* Task item
Please copy out the lines of the entries below word for word, beginning at the line that has "[288, 67, 335, 177]" and stopping after the line that has "a pitcher with a red drink in it". Give only those lines.
-------- Provided records --------
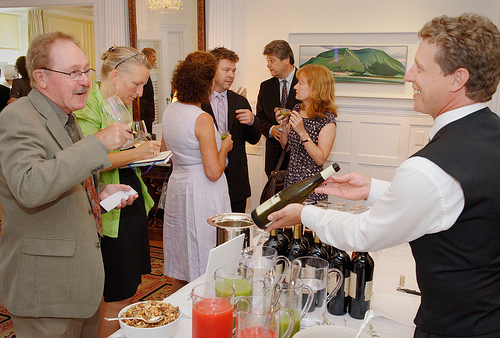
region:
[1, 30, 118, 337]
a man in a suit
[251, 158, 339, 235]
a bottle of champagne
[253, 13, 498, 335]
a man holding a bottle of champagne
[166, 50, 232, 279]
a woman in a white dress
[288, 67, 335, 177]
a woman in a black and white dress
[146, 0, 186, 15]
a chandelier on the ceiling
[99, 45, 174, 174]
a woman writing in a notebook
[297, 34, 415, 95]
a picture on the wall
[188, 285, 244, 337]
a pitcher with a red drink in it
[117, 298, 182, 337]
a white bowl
--------
-------- Provided records --------
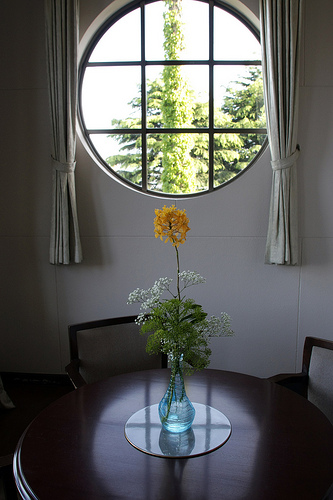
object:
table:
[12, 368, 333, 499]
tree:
--------
* Solution
[288, 67, 335, 177]
a woman in a black and white dress
[146, 0, 186, 15]
a chandelier on the ceiling
[99, 45, 174, 174]
a woman writing in a notebook
[297, 34, 415, 95]
a picture on the wall
[188, 285, 244, 337]
a pitcher with a red drink in it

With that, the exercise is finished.